#### [What you will do]
Your task is to output the entries below word for word.

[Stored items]

* * *

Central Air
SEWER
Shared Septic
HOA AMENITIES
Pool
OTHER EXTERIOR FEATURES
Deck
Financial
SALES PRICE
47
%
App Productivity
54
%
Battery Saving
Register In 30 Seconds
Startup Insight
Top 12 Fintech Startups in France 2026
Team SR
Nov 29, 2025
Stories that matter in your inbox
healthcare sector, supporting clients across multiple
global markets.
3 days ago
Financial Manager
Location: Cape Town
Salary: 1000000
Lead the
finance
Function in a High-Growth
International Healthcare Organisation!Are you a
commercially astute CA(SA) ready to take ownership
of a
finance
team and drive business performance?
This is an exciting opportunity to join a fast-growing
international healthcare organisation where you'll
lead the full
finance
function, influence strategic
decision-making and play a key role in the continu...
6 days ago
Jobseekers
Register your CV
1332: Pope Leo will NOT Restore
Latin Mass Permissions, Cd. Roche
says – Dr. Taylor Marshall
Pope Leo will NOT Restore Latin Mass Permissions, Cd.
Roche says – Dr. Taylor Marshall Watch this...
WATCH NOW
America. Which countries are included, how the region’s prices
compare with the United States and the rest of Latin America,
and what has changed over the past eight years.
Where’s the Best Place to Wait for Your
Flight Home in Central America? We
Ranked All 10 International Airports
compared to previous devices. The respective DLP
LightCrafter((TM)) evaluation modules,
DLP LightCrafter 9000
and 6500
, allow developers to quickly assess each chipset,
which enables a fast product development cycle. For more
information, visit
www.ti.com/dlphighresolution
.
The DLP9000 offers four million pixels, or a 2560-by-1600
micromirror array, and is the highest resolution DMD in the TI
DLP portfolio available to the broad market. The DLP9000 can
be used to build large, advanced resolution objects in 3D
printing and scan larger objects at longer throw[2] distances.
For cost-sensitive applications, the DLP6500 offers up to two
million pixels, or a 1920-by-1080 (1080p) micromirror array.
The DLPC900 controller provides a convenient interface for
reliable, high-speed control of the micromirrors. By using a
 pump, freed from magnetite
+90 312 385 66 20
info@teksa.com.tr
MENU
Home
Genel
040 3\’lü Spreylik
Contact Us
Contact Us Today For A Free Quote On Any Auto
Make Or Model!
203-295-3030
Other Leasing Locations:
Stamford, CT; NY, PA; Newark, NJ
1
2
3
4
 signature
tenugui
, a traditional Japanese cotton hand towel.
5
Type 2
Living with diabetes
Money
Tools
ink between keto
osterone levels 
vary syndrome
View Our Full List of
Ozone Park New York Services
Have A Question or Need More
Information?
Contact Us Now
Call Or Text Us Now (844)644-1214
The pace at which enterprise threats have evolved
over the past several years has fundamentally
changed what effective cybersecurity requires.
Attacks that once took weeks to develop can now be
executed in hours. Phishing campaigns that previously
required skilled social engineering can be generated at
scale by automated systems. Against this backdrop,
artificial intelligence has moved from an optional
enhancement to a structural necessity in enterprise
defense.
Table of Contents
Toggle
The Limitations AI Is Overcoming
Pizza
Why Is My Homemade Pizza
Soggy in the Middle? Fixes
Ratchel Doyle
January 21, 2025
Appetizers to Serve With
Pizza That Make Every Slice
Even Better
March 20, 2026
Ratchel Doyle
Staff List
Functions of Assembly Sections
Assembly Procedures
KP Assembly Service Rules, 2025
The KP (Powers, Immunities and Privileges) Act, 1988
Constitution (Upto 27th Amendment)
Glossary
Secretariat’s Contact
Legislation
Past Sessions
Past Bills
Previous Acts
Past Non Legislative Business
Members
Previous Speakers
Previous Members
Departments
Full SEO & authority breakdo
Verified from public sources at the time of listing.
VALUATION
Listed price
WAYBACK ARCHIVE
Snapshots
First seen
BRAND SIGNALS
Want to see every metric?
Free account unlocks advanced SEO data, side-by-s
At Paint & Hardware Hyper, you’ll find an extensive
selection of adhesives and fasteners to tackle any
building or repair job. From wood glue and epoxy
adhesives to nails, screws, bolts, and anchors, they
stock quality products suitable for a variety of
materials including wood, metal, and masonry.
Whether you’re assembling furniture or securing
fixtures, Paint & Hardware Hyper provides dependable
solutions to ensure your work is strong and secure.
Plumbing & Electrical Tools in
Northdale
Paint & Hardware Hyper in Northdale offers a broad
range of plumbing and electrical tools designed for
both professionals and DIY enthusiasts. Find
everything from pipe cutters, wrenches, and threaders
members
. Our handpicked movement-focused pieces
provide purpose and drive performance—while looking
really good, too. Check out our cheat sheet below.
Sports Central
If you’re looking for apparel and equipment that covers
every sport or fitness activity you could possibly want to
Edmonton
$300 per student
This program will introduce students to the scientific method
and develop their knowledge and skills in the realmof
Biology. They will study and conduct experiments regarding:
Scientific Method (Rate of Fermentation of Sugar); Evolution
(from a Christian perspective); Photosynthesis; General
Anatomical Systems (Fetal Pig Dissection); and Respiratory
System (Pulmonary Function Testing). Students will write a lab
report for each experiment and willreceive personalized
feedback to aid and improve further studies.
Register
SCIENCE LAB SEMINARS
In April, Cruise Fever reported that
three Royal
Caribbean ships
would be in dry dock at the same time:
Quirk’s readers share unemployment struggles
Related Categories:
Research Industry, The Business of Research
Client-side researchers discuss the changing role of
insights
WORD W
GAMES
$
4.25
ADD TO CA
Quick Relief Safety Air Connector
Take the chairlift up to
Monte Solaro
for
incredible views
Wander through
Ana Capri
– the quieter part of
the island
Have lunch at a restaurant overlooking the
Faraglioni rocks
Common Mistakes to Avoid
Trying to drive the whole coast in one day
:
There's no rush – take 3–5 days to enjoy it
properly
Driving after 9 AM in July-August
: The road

* * *

#### [Exercise result]
Central Air
SEWER
Shared Septic
HOA AMENITIES
Pool
OTHER EXTERIOR FEATURES
Deck
Financial
SALES PRICE
47
%
App Productivity
54
%
Battery Saving
Register In 30 Seconds
Startup Insight
Top 12 Fintech Startups in France 2026
Team SR
Nov 29, 2025
Stories that matter in your inbox
healthcare sector, supporting clients across multiple
global markets.
3 days ago
Financial Manager
Location: Cape Town
Salary: 1000000
Lead the
finance
Function in a High-Growth
International Healthcare Organisation!Are you a
commercially astute CA(SA) ready to take ownership
of a
finance
team and drive business performance?
This is an exciting opportunity to join a fast-growing
international healthcare organisation where you'll
lead the full
finance
function, influence strategic
decision-making and play a key role in the continu...
6 days ago
Jobseekers
Register your CV
1332: Pope Leo will NOT Restore
Latin Mass Permissions, Cd. Roche
says – Dr. Taylor Marshall
Pope Leo will NOT Restore Latin Mass Permissions, Cd.
Roche says – Dr. Taylor Marshall Watch this...
WATCH NOW
America. Which countries are included, how the region’s prices
compare with the United States and the rest of Latin America,
and what has changed over the past eight years.
Where’s the Best Place to Wait for Your
Flight Home in Central America? We
Ranked All 10 International Airports
compared to previous devices. The respective DLP
LightCrafter((TM)) evaluation modules,
DLP LightCrafter 9000
and 6500
, allow developers to quickly assess each chipset,
which enables a fast product development cycle. For more
information, visit
www.ti.com/dlphighresolution
.
The DLP9000 offers four million pixels, or a 2560-by-1600
micromirror array, and is the highest resolution DMD in the TI
DLP portfolio available to the broad market. The DLP9000 can
be used to build large, advanced resolution objects in 3D
printing and scan larger objects at longer throw[2] distances.
For cost-sensitive applications, the DLP6500 offers up to two
million pixels, or a 1920-by-1080 (1080p) micromirror array.
The DLPC900 controller provides a convenient interface for
reliable, high-speed control of the micromirrors. By using a
 pump, freed from magnetite
+90 312 385 66 20
info@teksa.com.tr
MENU
Home
Genel
040 3\’lü Spreylik
Contact Us
Contact Us Today For A Free Quote On Any Auto
Make Or Model!
203-295-3030
Other Leasing Locations:
Stamford, CT; NY, PA; Newark, NJ
1
2
3
4
 signature
tenugui
, a traditional Japanese cotton hand towel.
5
Type 2
Living with diabetes
Money
Tools
ink between keto
osterone levels 
vary syndrome
View Our Full List of
Ozone Park New York Services
Have A Question or Need More
Information?
Contact Us Now
Call Or Text Us Now (844)644-1214
The pace at which enterprise threats have evolved
over the past several years has fundamentally
changed what effective cybersecurity requires.
Attacks that once took weeks to develop can now be
executed in hours. Phishing campaigns that previously
required skilled social engineering can be generated at
scale by automated systems. Against this backdrop,
artificial intelligence has moved from an optional
enhancement to a structural necessity in enterprise
defense.
Table of Contents
Toggle
The Limitations AI Is Overcoming
Pizza
Why Is My Homemade Pizza
Soggy in the Middle? Fixes
Ratchel Doyle
January 21, 2025
Appetizers to Serve With
Pizza That Make Every Slice
Even Better
March 20, 2026
Ratchel Doyle
Staff List
Functions of Assembly Sections
Assembly Procedures
KP Assembly Service Rules, 2025
The KP (Powers, Immunities and Privileges) Act, 1988
Constitution (Upto 27th Amendment)
Glossary
Secretariat’s Contact
Legislation
Past Sessions
Past Bills
Previous Acts
Past Non Legislative Business
Members
Previous Speakers
Previous Members
Departments
Full SEO & authority breakdo
Verified from public sources at the time of listing.
VALUATION
Listed price
WAYBACK ARCHIVE
Snapshots
First seen
BRAND SIGNALS
Want to see every metric?
Free account unlocks advanced SEO data, side-by-s
At Paint & Hardware Hyper, you’ll find an extensive
selection of adhesives and fasteners to tackle any
building or repair job. From wood glue and epoxy
adhesives to nails, screws, bolts, and anchors, they
stock quality products suitable for a variety of
materials including wood, metal, and masonry.
Whether you’re assembling furniture or securing
fixtures, Paint & Hardware Hyper provides dependable
solutions to ensure your work is strong and secure.
Plumbing & Electrical Tools in
Northdale
Paint & Hardware Hyper in Northdale offers a broad
range of plumbing and electrical tools designed for
both professionals and DIY enthusiasts. Find
everything from pipe cutters, wrenches, and threaders
members
. Our handpicked movement-focused pieces
provide purpose and drive performance—while looking
really good, too. Check out our cheat sheet below.
Sports Central
If you’re looking for apparel and equipment that covers
every sport or fitness activity you could possibly want to
Edmonton
$300 per student
This program will introduce students to the scientific method
and develop their knowledge and skills in the realmof
Biology. They will study and conduct experiments regarding:
Scientific Method (Rate of Fermentation of Sugar); Evolution
(from a Christian perspective); Photosynthesis; General
Anatomical Systems (Fetal Pig Dissection); and Respiratory
System (Pulmonary Function Testing). Students will write a lab
report for each experiment and willreceive personalized
feedback to aid and improve further studies.
Register
SCIENCE LAB SEMINARS
In April, Cruise Fever reported that
three Royal
Caribbean ships
would be in dry dock at the same time:
Quirk’s readers share unemployment struggles
Related Categories:
Research Industry, The Business of Research
Client-side researchers discuss the changing role of
insights
WORD W
GAMES
$
4.25
ADD TO CA
Quick Relief Safety Air Connector
Take the chairlift up to
Monte Solaro
for
incredible views
Wander through
Ana Capri
– the quieter part of
the island
Have lunch at a restaurant overlooking the
Faraglioni rocks
Common Mistakes to Avoid
Trying to drive the whole coast in one day
:
There's no rush – take 3–5 days to enjoy it
properly
Driving after 9 AM in July-August
: The road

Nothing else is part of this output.